The recommendations also leave space for massive use of efavirenz (EFV) during pregnancy including the first trimester. Although efavirenz is widely available in public health care programs in sub-Saharan Africa, there is an extreme paucity of data regarding its use in early pregnancy. In developed countries, EFV use is restricted during early gestation. FDA recommendations state: “Sustiva may cause fetal harm when administered during the first trimester to a pregnant woman, pregnancy should be avoided in women receiving Sustiva” (FDA category D and contraindicated during breastfeeding). The AMATA study provided limited information on the use of EFV in the last trimester of pregnancy and during breastfeeding. 4 In that study, all breastfed infants had detectable levels of EFV in plasma (unknown toxicity potential). These recommendations imply life-long use of EFV for women with lower CD4 cell counts. This can lead to a large number of conceptions by women on EFV. In resource-limited settings, knowledge of gestational age is limited and pregnancy outcomes are not generally monitored. The recommendation to use a potentially teratogenic drug wide scale in a vulnerable, disenfranchised population is questionable, considering that there are alternate ART available. In addition, EFV can potentially carry the same risk of hepatic toxicity in pregnancy as nevirapine.
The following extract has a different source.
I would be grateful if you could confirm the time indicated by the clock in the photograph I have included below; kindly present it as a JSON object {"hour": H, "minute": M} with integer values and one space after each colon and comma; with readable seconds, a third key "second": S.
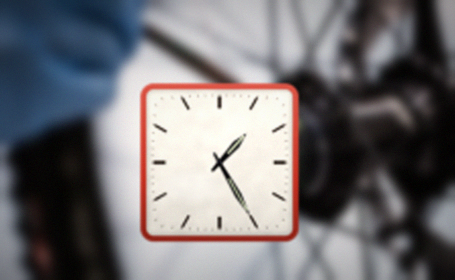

Finally, the WHO document recommends daily administration of nevirapine (NVP) to HIV-exposed infants throughout breastfeeding. The safety and efficacy of extended use of NVP to infants beyond the first few weeks of life are not yet established as data from large-scale clinical studies are not available. Studies such as SWEN and PEPI trials explored 6 or 14 weeks of NVP administration to infants. The potential risks of NVP in women with CD4 >250/mm3 and men with CD4 >400/mm3 have restricted its use. There is an asymmetry in contraindicating NVP use in HIV+ patients with higher CD4 cell counts but not in HIV-uninfected immune-competent children. Moreover, studies demonstrate significant plasma levels of NVP in breastfed children of mothers receiving NVP-based ART. 5 Double exposure of infants to maternal NVP and directly administered NVP needs to be addressed as potential toxicity may occur. In conclusion, WHO guidelines are a significant improvement to earlier versions, but caution should be exerted in the interpretation of specific recommendations, particularly in the absence of supportive data.
Footnotes
Author Disclosure Statement
The authors have no conflicts of interest to disclose.